Victimes, à qui s’adresser ?
Si vous êtes victime d’abus de confiance, vous pouvez vous adresser : à votre mairie, à la brigade de gendarmerie ou au commissariat le plus proche de chez vous, au ministère de la Justice et des Libertés, au tribunal d’instance ou de grande instance.
Quelques cas concrets d’abus de confiance
Les cas les plus fréquents portent sur une somme d’argent, un moyen de paiement (carte bancaire, chéquiers…), un véhicule et du matériel d’entreprise. Voici quelques exemples concrets :
- Le salarié qui utilise sa voiture de fonction ou le matériel de l’entreprise dans laquelle il travaille (photocopieuse…) à des fins personnelles.
- Le salarié qui détourne des fichiers clientèle de son employeur à son seul avantage.
- Le trésorier ou le comptable qui falsifie les comptes pour utiliser les sommes d’argent qu’il doit gérer à des fins personnelles ou autres que celles auxquelles elles étaient destinées.
- La caissière qui garde ou détourne des fonds qui lui ont été confiés.
- Prélever de façon occulte des fonds appartenant à une entreprise ou à une association (« puiser dans la caisse »…).

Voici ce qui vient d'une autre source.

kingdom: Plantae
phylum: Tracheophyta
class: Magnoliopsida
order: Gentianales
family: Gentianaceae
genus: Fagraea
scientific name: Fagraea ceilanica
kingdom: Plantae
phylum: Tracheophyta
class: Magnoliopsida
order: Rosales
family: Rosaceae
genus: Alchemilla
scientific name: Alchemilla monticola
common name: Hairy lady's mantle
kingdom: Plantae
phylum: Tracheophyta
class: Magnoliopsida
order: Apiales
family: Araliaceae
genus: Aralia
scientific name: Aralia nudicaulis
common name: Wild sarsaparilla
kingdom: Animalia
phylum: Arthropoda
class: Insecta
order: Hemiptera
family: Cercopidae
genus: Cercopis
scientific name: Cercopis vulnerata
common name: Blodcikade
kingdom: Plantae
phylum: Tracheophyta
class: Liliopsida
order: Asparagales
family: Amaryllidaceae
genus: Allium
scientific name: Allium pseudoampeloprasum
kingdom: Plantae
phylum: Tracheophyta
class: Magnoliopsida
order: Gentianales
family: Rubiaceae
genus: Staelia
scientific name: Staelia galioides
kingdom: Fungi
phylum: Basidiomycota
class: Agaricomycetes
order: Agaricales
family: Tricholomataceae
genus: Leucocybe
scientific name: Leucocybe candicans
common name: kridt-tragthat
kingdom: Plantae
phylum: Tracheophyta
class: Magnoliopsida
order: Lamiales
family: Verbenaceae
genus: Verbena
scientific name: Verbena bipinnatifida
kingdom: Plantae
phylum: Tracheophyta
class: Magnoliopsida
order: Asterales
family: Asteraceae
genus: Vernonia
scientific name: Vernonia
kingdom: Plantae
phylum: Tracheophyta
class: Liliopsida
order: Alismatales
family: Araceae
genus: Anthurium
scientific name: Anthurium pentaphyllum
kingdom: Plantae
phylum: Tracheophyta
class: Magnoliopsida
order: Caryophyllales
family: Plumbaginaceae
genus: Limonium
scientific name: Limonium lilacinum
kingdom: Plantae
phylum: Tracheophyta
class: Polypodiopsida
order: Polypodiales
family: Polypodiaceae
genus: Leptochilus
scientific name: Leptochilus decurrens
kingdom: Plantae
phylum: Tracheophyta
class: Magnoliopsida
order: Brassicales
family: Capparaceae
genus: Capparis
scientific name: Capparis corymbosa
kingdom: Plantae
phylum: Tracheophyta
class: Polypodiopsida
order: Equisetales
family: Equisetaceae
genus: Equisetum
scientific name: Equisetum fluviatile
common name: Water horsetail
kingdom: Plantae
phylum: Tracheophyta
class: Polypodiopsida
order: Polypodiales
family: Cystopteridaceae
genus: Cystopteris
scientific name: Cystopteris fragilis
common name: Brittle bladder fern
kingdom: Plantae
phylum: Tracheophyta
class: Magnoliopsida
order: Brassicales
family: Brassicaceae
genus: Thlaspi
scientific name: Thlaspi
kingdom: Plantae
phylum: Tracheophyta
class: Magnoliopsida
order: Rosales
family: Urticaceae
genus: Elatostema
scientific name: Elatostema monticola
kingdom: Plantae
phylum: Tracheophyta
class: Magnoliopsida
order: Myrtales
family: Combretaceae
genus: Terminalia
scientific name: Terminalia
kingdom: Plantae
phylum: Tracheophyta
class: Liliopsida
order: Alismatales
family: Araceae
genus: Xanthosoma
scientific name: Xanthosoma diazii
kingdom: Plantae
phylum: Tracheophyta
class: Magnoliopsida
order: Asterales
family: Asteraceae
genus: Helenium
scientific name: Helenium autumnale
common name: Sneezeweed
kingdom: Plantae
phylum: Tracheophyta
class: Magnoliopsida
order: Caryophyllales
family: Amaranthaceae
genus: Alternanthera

- Le détournement d’un numéro de carte bancaire communiqué dans le cadre d’une transaction valable pour régler des achats.
- Le fait pour une personne de régler des achats ou de faire envoyer la facture de ces achats à une tierce personne qui n’est au courant de rien.
- Le fait pour un débiteur de promettre à son créancier qu’il va le payer, et de ne pas traduire ses paroles en actes (absence de paiement, absence de signe de vie, déménagement subit…).